Das Schweigen, das nicht wählt

Schwarz-weißes Porträt einer Frau hinter Gittern, verpixelt und eindringlich, mit dem Schriftzug „WHY?“ in Orange – ein symbolisches Bild für Demokratieverlust und schwindende Rechte.

Das Schweigen, das nicht wählt

Wir haben am Sonntagabend gewählt.
Die Hoffnung war noch da – leise, aber lebendig. Eine kleine Geste, eine staatsbürgerliche Pflicht, aber auch ein Recht.
Ein Recht, das wir Frauen noch nicht allzu lange besitzen. Und das wir allzu oft als selbstverständlich ansehen.

Heute Morgen kam die Bestätigung in den Nachrichten: Mit einer Wahlbeteiligung von rund 20 % wird das Quorum nicht erreicht. Auch diesmal nicht.
Und der Gedanke blieb hängen – zwischen Enttäuschung und Ohnmacht.
Mein Mann sagte: „Ich kann gar nicht anders, als mich enttäuscht und mutlos zu fühlen.“
Und ich fühle genauso.

Wie sind wir so weit gekommen?
Wie kann es sein, dass so viele auf das einzige Mittel direkter Demokratie verzichten, das wir haben?
Ist es Desinteresse, Erschöpfung, Misstrauen?
Oder einfach die fest verankerte Vorstellung, dass es ohnehin nichts ändert?

Ich habe keine Antworten.
Aber heute fühle ich mich ärmer.
Denn wenn wir den Willen zu wählen verlieren, verlieren wir ein Stück unserer Freiheit.
Und die Freiheit vergisst auf Dauer diejenigen, die sie nicht nutzen.

Es ist, als würde man einem Bild die Farbe entziehen – einem Bild, das eigentlich zur Welt sprechen will. Die Form bleibt, aber die Seele verblasst.
Und dieses „WHY?“ – das leise hinter den Gittern schreit – hallt in mir weiter.
Solange wir es ignorieren, bleibt dieses Warum in der Luft. Und mit ihm auch wir.

Über mich – Ich bin Künstlerin und glaube, dass Farbe – wie Freiheit – geschützt werden muss.
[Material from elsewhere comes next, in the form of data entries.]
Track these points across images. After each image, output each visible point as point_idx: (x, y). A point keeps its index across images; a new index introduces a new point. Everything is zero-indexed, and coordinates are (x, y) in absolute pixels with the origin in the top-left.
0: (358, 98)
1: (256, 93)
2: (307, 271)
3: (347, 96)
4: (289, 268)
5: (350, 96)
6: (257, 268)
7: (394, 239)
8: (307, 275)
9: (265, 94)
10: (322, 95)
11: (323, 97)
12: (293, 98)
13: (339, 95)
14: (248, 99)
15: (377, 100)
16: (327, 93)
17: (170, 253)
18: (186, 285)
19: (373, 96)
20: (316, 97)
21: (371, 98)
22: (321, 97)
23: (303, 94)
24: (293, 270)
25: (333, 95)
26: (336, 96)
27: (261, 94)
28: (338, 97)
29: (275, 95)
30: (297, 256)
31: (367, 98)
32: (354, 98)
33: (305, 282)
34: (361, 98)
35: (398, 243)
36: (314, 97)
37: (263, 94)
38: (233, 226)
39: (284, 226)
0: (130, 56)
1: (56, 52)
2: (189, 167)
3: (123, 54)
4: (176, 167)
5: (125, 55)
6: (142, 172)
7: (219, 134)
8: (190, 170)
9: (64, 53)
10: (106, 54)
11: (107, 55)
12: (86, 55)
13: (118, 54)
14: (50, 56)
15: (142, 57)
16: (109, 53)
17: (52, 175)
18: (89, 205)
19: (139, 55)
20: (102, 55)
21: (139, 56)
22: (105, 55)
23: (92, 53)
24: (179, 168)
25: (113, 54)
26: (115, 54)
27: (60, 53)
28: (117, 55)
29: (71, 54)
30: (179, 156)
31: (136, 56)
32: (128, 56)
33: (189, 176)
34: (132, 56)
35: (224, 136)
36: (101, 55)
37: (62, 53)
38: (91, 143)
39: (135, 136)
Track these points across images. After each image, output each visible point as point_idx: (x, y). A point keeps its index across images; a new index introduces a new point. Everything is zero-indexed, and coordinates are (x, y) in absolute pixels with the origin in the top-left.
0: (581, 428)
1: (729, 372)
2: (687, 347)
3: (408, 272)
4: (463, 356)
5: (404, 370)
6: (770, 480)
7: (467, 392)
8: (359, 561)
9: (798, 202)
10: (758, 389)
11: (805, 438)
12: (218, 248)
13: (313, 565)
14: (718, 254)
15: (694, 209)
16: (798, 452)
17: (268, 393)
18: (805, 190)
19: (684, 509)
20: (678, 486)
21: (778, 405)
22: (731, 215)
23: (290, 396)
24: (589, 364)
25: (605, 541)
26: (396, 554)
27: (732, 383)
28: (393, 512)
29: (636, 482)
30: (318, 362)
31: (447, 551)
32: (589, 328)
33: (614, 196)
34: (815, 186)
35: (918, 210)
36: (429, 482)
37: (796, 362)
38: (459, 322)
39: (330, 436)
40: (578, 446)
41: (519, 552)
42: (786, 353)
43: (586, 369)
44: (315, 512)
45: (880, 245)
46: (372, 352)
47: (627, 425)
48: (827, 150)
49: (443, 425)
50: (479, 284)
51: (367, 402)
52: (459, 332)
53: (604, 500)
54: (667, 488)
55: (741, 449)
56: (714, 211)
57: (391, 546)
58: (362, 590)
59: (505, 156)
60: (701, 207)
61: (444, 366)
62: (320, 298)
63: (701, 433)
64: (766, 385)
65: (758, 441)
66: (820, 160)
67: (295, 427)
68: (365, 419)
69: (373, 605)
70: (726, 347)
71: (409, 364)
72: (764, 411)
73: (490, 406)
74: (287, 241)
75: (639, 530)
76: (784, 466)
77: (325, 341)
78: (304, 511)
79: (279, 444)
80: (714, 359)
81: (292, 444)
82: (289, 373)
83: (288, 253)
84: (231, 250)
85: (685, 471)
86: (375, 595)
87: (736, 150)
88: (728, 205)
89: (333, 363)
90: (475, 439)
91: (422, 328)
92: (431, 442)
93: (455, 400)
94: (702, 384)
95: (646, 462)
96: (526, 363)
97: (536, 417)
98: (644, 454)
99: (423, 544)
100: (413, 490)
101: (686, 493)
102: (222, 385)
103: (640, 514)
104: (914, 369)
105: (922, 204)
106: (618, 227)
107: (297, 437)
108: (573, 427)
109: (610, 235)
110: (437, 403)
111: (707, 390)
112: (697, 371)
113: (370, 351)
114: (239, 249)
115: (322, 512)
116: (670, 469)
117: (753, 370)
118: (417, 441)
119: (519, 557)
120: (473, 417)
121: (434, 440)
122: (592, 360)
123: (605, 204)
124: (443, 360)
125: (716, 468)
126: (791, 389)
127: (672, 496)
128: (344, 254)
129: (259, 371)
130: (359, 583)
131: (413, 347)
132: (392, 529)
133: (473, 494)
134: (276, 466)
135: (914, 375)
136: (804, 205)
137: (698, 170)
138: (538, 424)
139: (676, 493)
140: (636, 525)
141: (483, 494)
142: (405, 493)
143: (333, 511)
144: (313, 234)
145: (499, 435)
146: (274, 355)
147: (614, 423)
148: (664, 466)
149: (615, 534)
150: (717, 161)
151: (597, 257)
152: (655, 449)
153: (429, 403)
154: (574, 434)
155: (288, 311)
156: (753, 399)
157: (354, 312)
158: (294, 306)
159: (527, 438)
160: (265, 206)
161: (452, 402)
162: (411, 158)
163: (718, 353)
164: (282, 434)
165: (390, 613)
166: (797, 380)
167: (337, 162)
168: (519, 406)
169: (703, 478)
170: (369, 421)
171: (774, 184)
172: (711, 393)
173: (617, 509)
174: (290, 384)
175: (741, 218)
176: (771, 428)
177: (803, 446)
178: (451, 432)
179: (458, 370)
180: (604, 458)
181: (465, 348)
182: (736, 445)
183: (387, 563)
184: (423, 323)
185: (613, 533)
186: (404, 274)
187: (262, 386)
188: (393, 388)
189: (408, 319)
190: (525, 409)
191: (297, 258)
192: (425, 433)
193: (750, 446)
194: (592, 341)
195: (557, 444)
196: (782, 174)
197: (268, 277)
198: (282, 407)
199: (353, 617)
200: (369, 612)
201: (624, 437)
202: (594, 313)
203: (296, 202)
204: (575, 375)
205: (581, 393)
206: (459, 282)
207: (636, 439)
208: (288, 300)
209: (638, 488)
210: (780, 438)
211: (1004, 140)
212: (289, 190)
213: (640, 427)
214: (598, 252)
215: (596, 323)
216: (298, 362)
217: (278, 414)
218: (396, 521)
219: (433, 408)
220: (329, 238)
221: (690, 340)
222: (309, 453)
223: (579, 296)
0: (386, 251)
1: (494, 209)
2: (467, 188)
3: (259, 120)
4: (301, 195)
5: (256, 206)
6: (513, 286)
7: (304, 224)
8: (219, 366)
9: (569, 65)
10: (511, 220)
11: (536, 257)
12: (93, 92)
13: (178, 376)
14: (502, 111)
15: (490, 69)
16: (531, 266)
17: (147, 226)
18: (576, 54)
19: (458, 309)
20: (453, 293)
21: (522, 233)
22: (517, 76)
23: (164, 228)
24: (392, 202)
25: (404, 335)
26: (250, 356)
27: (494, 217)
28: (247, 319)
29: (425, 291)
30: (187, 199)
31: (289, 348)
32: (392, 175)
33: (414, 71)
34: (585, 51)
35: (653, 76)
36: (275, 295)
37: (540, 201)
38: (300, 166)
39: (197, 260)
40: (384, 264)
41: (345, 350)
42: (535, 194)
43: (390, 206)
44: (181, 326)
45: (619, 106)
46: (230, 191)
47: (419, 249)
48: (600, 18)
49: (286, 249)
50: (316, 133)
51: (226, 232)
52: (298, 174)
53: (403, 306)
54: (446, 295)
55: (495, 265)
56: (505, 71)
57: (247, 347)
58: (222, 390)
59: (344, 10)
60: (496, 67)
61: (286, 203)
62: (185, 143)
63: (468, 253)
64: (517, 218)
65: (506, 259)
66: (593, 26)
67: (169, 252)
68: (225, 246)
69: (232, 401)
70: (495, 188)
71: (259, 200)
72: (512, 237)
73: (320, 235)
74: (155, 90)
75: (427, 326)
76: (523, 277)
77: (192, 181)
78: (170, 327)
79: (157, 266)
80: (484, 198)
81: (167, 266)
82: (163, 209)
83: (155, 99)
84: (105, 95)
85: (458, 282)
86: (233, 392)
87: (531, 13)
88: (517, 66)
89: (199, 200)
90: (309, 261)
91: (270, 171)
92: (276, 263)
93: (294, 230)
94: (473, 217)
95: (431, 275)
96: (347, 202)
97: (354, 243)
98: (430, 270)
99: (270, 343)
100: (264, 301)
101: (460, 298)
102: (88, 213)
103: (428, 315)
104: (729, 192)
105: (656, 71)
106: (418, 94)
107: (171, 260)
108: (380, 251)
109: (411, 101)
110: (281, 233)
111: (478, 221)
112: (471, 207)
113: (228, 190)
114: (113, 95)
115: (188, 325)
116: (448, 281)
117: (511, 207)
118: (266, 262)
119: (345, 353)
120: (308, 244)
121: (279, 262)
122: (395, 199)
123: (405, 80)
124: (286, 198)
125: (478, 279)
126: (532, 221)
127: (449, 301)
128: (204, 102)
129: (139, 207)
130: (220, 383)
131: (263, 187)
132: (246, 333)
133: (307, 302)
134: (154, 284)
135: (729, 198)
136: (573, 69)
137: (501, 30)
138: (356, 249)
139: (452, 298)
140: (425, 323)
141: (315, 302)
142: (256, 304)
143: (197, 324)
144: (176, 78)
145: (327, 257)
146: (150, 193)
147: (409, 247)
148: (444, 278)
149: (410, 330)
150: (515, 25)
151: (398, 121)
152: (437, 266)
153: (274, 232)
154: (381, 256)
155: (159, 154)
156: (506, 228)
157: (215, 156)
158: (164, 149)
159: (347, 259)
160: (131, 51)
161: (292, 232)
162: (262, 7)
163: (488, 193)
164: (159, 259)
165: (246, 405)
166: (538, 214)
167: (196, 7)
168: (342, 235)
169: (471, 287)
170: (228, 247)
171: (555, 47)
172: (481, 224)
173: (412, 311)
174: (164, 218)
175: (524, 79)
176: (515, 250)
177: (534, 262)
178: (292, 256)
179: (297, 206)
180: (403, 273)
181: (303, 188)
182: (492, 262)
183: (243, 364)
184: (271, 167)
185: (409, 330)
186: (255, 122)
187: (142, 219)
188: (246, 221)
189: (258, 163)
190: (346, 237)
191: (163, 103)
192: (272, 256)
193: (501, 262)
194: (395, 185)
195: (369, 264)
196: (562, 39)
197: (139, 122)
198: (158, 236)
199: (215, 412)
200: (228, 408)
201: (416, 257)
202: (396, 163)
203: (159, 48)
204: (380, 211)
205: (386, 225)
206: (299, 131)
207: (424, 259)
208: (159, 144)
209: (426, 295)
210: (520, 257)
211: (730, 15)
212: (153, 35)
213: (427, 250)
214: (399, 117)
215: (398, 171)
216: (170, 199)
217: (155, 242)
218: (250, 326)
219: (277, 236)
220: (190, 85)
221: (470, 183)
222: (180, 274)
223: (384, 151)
Farbdetail der Augen eines weiblichen Ölgemäldes, mit dem überlagerten Text „Die Farbe ist nicht verschwunden. Sie sieht immer noch zu. Sie wartet nur darauf, gesehen zu werden.“ – ein symbolisches Bild für Freiheit und eine Stimme, die noch lebt.
Die Farbe sieht noch zu. Es liegt an uns, sie zu sehen.